The money system from previous installments in the franchise has been left at the side of the road, replaced by a ranking system that automatically adds cars to your stable after every level-up. Unfortunately, the system is set up in such a way that using newer cars earns you more points, so your favourite cars from past races often end up gathering cobwebs. However, seeing your stable grow is satisfying – the roster of cars is spectacular and includes some of the most iconic rally cars of the past few decades. My personal favourite is the tuned-up Audi Quattro Trail Blazer car. Swinging that beast around long lefts and nailing it in the straights is hair-raisingly awesome and something I can really recommend for the stressed-out and over-worked.
And that’s really where Dirt 3 stands out – all the elements, like terrific sound, awesome graphics and immersive gameplay – combine to facilitate an overwhelming sense of flow for the player. After finishing the first season and opening up the training ground, I happily lost an hour of my life jumping, drifting and throwing donuts around the course. My first successfully-seamless transition from a ramp jump to a drift around a tight corner to a 1080 degree donut to another jump, leading into a sideways drift underneath a stationary 18-wheeler truck and then starting it all over again made me literally jump up and shout a whoop-whoop!
This same sense of flow is evident in most of the game modes – shaving a few seconds off your best time by nailing a Mitsubishi Lancer Evo down a foresty track and getting those corners and lines just right is immensely satisfying. Chasing an elusive gold medal on a drift challenge usually involves extensive play-and-replay to get those lines right and not spin out of control around the tighter corners, and getting that perfect gold-medal round will turn even the deepest frown upside down.

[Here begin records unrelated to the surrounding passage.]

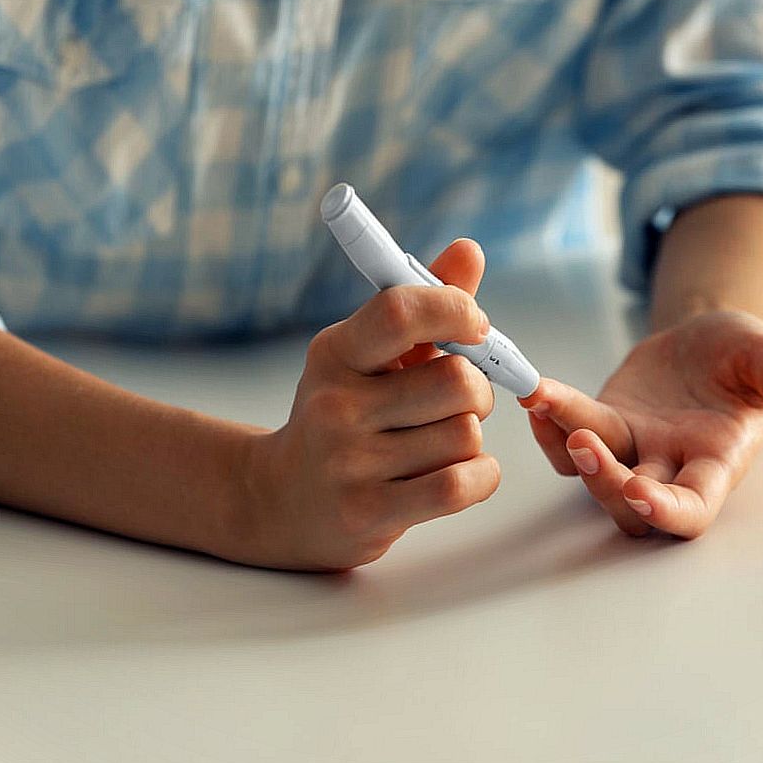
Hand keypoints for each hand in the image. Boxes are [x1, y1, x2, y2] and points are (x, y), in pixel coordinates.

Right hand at [228, 240, 500, 570]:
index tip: (476, 326)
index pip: (401, 312)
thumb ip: (424, 304)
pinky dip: (480, 476)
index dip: (456, 310)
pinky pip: (459, 485)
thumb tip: (470, 250)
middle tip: (460, 401)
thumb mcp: (369, 356)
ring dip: (470, 439)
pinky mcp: (368, 512)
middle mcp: (336, 405)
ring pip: (465, 436)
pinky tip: (462, 472)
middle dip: (477, 390)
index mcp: (336, 352)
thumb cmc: (342, 416)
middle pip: (457, 382)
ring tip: (439, 442)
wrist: (281, 500)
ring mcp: (349, 462)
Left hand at [518, 309, 762, 538]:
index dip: (665, 510)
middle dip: (603, 481)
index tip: (640, 492)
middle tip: (585, 442)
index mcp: (715, 465)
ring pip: (590, 474)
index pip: (692, 509)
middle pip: (629, 504)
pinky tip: (535, 394)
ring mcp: (630, 450)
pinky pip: (565, 442)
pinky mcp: (602, 424)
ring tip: (544, 403)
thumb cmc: (744, 355)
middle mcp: (668, 469)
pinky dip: (548, 425)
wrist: (709, 340)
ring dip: (566, 450)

There’s a multiplayer mode which I hardly even tried – the single-player experience is so good that I didn’t see the point. Flow, after all, is a personal thing, and I wasn’t going to let other players distract me from it.
Dirt 3 is more than just a rally game to me – it’s a way to challenge myself, reward myself and destress me after a hard day’s work in a high-intensity, deadline-driven office environment. Dirt 3 is my top game experience of the year across any platform and, while there are a number of high-profile shooters and blockbusters coming out toward the end of the year, they’d really have to produce something exceptional to knock Dirt 3 off the top of my list.
Overall – exquisite. Do not miss this game.
Who it’s for
- Petrol-heads, rally fans, and anyone who enjoys driving, games, fun or flow. It’s so good that anyone can actually play this game and enjoy it.
What we like
- Awesome graphics, superb sound, great tracks, stunning car selection, and one of the most rewarding gameplay experiences of the year.
What we don’t like
- How fast your favourite cars become outdated and practically unusable. However, there’s always another awesome car to choose from so it’s not a big issue.
Excellent shading, beautiful environments, stunning cars, sleek and pretty menu system. There’s nothing to fault in the graphics department.
For me, the immense feeling of satisfaction upon achieving a perfect round is my defining gaming experience of 2011.
Roaring engines, screeching tyres, growling gravel and crunching snow, the in-game sound is terrific.
Load times can be a little long between races, but once you get the green light and starting screaming down the track, this game enters a league of its own and you can easily lose four hours of your life.
The best rally game ever and my absolute top game of the year. I’ll be playing this one for a very long time.